* EXERCISE DESCRIPTION *
Could you put the records below, from their first line through the line containing "Wrap output in", into a numbered list and leave out any blank lines?

* ITEMS *

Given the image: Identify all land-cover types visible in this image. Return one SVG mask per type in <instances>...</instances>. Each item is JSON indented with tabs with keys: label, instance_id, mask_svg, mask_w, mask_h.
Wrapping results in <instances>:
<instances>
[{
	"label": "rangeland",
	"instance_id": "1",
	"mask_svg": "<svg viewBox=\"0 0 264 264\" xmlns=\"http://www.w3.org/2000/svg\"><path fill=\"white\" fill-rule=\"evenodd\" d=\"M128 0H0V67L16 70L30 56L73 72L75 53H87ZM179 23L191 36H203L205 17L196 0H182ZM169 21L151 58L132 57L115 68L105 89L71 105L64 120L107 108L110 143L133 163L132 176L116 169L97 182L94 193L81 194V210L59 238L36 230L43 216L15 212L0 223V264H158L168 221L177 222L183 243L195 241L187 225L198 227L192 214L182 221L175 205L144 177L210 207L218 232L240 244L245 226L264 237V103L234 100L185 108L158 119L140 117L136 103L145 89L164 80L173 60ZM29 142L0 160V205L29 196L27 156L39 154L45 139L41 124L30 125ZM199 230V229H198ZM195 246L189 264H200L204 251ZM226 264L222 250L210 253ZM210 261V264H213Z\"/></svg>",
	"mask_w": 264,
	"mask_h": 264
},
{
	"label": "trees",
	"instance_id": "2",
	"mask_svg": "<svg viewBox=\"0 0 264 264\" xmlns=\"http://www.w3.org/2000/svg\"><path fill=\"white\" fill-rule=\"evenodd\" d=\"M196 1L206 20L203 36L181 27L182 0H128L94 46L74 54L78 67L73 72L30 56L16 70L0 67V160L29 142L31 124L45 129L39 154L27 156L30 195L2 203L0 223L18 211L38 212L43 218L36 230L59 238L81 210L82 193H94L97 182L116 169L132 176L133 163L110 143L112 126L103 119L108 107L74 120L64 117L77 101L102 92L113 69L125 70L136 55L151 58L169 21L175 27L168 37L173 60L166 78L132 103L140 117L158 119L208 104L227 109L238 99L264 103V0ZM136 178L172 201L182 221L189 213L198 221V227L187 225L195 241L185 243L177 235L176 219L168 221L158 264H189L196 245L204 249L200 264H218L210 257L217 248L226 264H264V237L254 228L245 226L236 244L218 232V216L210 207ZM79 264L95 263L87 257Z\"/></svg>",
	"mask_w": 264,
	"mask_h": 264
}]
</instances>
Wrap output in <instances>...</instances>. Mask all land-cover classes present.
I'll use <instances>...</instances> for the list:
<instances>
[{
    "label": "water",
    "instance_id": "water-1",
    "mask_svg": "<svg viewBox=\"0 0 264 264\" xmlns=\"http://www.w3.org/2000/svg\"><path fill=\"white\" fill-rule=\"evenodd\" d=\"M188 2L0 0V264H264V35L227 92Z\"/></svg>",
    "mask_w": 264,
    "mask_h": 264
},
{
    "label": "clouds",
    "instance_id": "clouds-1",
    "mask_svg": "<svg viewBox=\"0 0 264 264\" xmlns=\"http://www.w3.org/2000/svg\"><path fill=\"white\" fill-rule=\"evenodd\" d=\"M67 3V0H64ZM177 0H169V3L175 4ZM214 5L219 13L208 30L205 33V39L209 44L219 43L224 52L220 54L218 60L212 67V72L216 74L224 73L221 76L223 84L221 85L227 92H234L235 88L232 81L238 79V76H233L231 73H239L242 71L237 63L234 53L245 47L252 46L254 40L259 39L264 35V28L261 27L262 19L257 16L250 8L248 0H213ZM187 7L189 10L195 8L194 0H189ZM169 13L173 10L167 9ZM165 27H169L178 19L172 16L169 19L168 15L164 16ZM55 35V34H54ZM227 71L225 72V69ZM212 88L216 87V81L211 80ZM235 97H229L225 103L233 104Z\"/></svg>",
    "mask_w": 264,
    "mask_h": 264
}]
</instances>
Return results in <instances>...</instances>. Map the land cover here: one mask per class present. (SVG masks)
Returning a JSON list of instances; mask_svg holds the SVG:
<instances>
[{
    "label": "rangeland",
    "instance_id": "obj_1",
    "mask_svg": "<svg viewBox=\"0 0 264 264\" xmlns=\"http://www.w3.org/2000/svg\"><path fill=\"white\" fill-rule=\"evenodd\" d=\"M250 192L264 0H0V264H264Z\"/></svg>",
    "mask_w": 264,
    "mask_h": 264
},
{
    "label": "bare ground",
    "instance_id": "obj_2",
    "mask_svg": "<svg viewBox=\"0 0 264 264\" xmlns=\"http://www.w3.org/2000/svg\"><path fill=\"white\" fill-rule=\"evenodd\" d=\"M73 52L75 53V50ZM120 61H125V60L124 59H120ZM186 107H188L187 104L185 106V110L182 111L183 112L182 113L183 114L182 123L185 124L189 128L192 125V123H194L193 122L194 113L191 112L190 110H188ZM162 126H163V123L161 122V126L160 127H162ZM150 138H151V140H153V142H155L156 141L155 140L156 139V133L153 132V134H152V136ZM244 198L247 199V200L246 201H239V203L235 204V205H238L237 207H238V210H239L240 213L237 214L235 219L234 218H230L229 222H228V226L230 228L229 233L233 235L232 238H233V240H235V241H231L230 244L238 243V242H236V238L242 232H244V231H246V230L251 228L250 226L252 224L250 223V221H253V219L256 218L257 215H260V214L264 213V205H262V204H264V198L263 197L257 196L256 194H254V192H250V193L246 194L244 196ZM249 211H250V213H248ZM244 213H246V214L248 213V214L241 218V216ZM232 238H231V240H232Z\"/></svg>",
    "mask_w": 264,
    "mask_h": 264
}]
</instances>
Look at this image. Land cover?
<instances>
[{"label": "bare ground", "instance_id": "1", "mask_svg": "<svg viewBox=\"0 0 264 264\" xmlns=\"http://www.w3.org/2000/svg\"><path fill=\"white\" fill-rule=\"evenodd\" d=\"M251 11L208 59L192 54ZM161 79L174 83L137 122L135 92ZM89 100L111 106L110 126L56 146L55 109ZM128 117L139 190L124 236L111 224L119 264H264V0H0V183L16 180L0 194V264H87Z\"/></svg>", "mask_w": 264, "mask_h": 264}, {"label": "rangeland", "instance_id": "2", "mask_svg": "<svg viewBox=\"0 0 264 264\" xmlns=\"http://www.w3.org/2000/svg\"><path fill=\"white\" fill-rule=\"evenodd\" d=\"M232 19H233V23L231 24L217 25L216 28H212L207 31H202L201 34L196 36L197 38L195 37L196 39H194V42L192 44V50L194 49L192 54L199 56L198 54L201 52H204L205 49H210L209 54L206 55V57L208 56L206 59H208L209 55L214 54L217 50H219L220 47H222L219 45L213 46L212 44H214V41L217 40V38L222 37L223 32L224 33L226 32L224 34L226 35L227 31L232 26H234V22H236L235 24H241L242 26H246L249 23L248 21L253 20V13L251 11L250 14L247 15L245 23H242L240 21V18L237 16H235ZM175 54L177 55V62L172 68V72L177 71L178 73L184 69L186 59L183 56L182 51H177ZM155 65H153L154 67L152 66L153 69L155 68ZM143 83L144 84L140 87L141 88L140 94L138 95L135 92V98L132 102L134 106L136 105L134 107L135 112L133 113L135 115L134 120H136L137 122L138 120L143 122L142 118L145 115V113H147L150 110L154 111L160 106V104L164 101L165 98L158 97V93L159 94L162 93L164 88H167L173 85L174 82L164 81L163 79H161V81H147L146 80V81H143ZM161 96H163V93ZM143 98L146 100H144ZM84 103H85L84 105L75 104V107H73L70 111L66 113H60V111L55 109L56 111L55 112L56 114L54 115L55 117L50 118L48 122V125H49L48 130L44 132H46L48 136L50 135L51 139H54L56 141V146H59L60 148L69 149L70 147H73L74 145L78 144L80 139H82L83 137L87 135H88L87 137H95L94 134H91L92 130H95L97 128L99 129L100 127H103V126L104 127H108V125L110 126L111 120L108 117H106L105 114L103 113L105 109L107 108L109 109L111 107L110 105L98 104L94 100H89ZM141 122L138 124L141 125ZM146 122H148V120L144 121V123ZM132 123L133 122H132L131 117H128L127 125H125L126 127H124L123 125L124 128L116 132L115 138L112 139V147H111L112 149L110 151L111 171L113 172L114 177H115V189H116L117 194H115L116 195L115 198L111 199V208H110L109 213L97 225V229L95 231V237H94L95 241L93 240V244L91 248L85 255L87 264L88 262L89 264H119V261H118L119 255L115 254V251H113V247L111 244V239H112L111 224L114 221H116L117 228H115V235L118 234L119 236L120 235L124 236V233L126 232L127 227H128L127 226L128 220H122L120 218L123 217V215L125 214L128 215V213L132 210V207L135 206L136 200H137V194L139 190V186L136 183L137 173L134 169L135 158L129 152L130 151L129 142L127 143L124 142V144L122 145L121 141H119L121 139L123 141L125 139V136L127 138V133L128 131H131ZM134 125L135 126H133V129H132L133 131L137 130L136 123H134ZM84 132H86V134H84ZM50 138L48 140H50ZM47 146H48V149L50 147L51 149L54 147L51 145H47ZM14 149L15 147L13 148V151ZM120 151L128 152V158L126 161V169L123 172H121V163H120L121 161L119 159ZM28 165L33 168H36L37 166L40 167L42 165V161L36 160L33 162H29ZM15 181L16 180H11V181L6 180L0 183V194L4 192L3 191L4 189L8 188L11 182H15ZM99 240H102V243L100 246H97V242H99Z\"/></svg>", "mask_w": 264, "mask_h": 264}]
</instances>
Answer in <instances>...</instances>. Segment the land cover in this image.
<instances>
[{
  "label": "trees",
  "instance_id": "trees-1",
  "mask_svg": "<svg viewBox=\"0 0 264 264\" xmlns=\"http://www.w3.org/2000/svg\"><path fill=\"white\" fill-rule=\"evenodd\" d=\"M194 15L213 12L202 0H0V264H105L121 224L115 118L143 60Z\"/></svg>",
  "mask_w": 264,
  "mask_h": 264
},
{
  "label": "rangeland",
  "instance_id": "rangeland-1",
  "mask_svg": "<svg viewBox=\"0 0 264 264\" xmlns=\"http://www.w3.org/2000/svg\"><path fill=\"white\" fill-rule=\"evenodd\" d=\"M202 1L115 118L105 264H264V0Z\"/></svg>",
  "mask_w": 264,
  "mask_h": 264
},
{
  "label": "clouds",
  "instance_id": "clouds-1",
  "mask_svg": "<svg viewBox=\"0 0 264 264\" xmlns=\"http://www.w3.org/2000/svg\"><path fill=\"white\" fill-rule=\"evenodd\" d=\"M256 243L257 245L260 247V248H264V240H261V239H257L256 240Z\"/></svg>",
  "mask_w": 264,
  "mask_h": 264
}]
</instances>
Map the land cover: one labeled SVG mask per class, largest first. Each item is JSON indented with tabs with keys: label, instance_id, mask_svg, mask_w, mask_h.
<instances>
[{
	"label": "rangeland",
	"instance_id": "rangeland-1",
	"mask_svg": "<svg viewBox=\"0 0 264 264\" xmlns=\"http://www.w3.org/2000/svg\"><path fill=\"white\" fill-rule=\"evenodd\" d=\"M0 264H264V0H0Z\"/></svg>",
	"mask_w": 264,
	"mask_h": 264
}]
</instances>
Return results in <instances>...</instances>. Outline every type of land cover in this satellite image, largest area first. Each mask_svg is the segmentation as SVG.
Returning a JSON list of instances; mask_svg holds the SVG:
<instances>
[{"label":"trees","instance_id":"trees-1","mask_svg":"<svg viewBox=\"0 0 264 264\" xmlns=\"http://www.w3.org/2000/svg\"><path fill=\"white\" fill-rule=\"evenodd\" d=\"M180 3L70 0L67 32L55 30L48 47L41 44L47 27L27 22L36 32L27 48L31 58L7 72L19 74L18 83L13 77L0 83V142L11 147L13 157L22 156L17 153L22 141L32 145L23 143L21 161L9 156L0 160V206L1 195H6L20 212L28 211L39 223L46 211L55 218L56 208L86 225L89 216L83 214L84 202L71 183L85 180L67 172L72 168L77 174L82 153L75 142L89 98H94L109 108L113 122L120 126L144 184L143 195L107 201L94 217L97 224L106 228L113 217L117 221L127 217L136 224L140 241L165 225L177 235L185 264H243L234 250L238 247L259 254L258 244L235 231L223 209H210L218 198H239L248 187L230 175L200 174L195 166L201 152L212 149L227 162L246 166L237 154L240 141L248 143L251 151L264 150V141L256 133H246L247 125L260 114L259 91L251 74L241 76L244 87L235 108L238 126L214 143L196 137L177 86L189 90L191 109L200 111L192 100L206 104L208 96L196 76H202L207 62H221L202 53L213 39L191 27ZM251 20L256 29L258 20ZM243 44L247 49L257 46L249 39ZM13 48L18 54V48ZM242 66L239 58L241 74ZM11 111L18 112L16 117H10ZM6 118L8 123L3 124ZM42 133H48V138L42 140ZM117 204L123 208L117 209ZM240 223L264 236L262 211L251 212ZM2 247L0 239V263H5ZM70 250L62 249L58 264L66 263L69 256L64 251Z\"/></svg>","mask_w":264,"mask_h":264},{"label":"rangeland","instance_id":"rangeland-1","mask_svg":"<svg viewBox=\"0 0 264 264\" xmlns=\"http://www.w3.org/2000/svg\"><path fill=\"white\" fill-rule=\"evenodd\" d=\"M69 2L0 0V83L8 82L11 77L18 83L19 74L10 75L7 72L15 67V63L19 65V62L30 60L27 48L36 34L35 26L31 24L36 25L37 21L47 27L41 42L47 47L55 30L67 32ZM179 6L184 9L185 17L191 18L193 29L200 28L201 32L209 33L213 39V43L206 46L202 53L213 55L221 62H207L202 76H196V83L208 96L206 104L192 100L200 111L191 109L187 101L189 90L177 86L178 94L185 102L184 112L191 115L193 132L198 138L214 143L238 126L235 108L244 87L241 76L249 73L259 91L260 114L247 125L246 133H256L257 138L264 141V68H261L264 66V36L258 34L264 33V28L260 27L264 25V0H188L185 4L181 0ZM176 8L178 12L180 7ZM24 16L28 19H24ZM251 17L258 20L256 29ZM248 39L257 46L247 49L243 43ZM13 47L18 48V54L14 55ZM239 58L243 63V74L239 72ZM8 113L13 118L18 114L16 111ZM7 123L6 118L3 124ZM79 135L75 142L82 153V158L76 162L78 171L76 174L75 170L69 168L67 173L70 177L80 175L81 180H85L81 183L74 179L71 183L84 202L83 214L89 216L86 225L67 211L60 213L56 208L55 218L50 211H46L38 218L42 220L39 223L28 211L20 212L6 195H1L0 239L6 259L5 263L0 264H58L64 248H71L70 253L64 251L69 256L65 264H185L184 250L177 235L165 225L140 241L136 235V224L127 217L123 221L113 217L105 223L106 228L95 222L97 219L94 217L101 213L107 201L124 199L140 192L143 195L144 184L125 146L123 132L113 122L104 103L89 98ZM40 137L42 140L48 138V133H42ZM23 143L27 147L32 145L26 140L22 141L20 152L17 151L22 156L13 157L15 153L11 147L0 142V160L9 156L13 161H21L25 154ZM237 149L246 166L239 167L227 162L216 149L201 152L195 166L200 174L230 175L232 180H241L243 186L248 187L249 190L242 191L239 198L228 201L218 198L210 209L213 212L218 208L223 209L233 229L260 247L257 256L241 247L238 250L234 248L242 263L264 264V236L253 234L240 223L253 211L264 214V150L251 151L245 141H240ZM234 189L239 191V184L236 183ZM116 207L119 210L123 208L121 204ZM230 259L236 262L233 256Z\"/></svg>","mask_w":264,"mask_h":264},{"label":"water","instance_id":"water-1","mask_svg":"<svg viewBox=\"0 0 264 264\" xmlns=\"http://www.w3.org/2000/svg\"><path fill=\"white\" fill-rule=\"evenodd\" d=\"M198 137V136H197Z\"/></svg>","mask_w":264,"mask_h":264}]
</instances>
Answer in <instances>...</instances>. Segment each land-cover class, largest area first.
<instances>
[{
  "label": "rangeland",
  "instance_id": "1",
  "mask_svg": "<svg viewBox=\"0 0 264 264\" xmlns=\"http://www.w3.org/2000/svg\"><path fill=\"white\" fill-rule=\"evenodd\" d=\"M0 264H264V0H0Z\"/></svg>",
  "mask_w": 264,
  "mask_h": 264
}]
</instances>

* SOLUTION *
1. Given the image: Identify all land-cover types visible in this image. Return one SVG mask per type in <instances>...</instances>. Each item is JSON indented with tabs with keys: label, instance_id, mask_svg, mask_w, mask_h.
2. Wrapping results in <instances>:
3. <instances>
4. [{
5. 	"label": "rangeland",
6. 	"instance_id": "1",
7. 	"mask_svg": "<svg viewBox=\"0 0 264 264\" xmlns=\"http://www.w3.org/2000/svg\"><path fill=\"white\" fill-rule=\"evenodd\" d=\"M128 0H0V67L16 70L30 56L73 72L75 53H87ZM179 23L191 36H203L205 17L196 0H182ZM169 21L151 58L132 57L115 68L105 89L71 105L64 120L107 108L110 143L133 163L132 176L116 169L97 182L94 193L81 194V210L59 238L36 230L43 216L15 212L0 223V264H158L168 221L177 222L183 243L195 241L187 225L198 227L192 214L182 221L175 205L144 177L210 207L218 232L240 244L245 226L264 237V103L234 100L185 108L158 119L140 117L136 103L145 89L164 80L173 60ZM29 142L0 160V205L29 196L27 156L39 154L45 139L41 124L30 125ZM199 230V229H198ZM195 246L189 264H200L204 251ZM226 264L222 250L210 253ZM210 261V264H213Z\"/></svg>",
8. 	"mask_w": 264,
9. 	"mask_h": 264
10. },
11. {
12. 	"label": "trees",
13. 	"instance_id": "2",
14. 	"mask_svg": "<svg viewBox=\"0 0 264 264\" xmlns=\"http://www.w3.org/2000/svg\"><path fill=\"white\" fill-rule=\"evenodd\" d=\"M196 1L206 20L203 36L181 27L182 0H128L94 46L74 54L78 67L73 72L30 56L16 70L0 67V160L29 142L31 124L45 129L39 154L27 156L30 195L2 203L0 223L18 211L38 212L43 218L36 230L59 238L81 210L82 193H94L97 182L116 169L132 176L133 163L110 143L112 126L103 119L108 107L74 120L64 117L77 101L102 92L113 69L125 70L136 55L151 58L169 21L175 27L168 37L173 60L166 78L132 103L140 117L158 119L208 104L227 109L238 99L264 103V0ZM136 178L172 201L182 221L189 213L198 221V227L187 225L195 241L185 243L177 235L176 219L168 221L158 264H189L196 245L204 249L200 264H218L210 257L217 248L226 264H264V237L254 228L245 226L236 244L218 232V216L210 207ZM79 264L95 263L87 257Z\"/></svg>",
15. 	"mask_w": 264,
16. 	"mask_h": 264
17. }]
18. </instances>
19. Wrap output in <instances>...</instances>. Mask all land-cover classes present.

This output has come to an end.